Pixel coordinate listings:
※ ※ ※

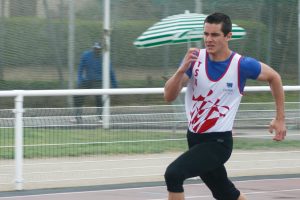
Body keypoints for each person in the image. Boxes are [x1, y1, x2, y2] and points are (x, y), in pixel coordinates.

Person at [163, 12, 286, 200]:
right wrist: (181, 70)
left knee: (174, 174)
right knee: (226, 194)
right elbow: (169, 96)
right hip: (194, 139)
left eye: (215, 35)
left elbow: (274, 77)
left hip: (218, 143)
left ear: (228, 36)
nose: (208, 40)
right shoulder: (194, 60)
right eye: (206, 34)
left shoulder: (241, 65)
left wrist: (280, 119)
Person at [72, 42, 118, 123]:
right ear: (92, 48)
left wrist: (115, 86)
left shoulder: (105, 57)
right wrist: (80, 81)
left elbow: (111, 72)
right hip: (87, 80)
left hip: (98, 81)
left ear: (100, 49)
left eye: (98, 49)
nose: (97, 50)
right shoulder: (86, 55)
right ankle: (77, 117)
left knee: (100, 97)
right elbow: (80, 69)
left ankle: (100, 117)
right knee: (77, 95)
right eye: (95, 48)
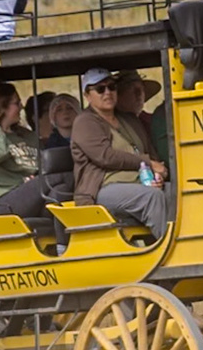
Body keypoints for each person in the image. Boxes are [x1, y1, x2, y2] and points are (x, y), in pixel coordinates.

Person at [69, 69, 171, 236]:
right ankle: (168, 251)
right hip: (102, 189)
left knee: (174, 190)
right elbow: (105, 157)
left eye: (112, 87)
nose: (107, 92)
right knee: (152, 197)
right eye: (100, 89)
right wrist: (148, 163)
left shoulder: (128, 119)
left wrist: (159, 175)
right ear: (87, 95)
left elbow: (150, 151)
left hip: (141, 181)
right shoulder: (84, 122)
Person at [0, 81, 66, 219]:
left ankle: (62, 240)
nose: (21, 107)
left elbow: (44, 162)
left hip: (33, 194)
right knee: (61, 177)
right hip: (5, 201)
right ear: (2, 107)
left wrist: (36, 175)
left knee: (60, 191)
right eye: (17, 103)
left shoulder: (28, 135)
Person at [113, 70, 170, 163]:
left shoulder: (152, 120)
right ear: (119, 95)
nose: (139, 94)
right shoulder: (111, 123)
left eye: (142, 89)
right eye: (132, 90)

※ ※ ※

EXERCISE BRIEF: Write out, word for word, the line containing "right hip: (102, 189)" and every line after it to the end of the data above.

RESULT OF THIS EXERCISE:
right hip: (102, 189)
left knee: (174, 190)
right elbow: (105, 157)
left eye: (112, 87)
nose: (107, 92)
right knee: (152, 197)
right eye: (100, 89)
right wrist: (148, 163)
left shoulder: (128, 119)
left wrist: (159, 175)
right ear: (87, 95)
left elbow: (150, 151)
left hip: (141, 181)
right shoulder: (84, 122)
Person at [0, 81, 66, 219]:
left ankle: (62, 240)
nose: (21, 107)
left elbow: (44, 162)
left hip: (33, 194)
right knee: (61, 177)
right hip: (5, 201)
right ear: (2, 107)
left wrist: (36, 175)
left knee: (60, 191)
right eye: (17, 103)
left shoulder: (28, 135)
Person at [113, 70, 170, 163]:
left shoulder: (152, 120)
right ear: (119, 95)
nose: (139, 94)
right shoulder: (111, 123)
left eye: (142, 89)
right eye: (132, 90)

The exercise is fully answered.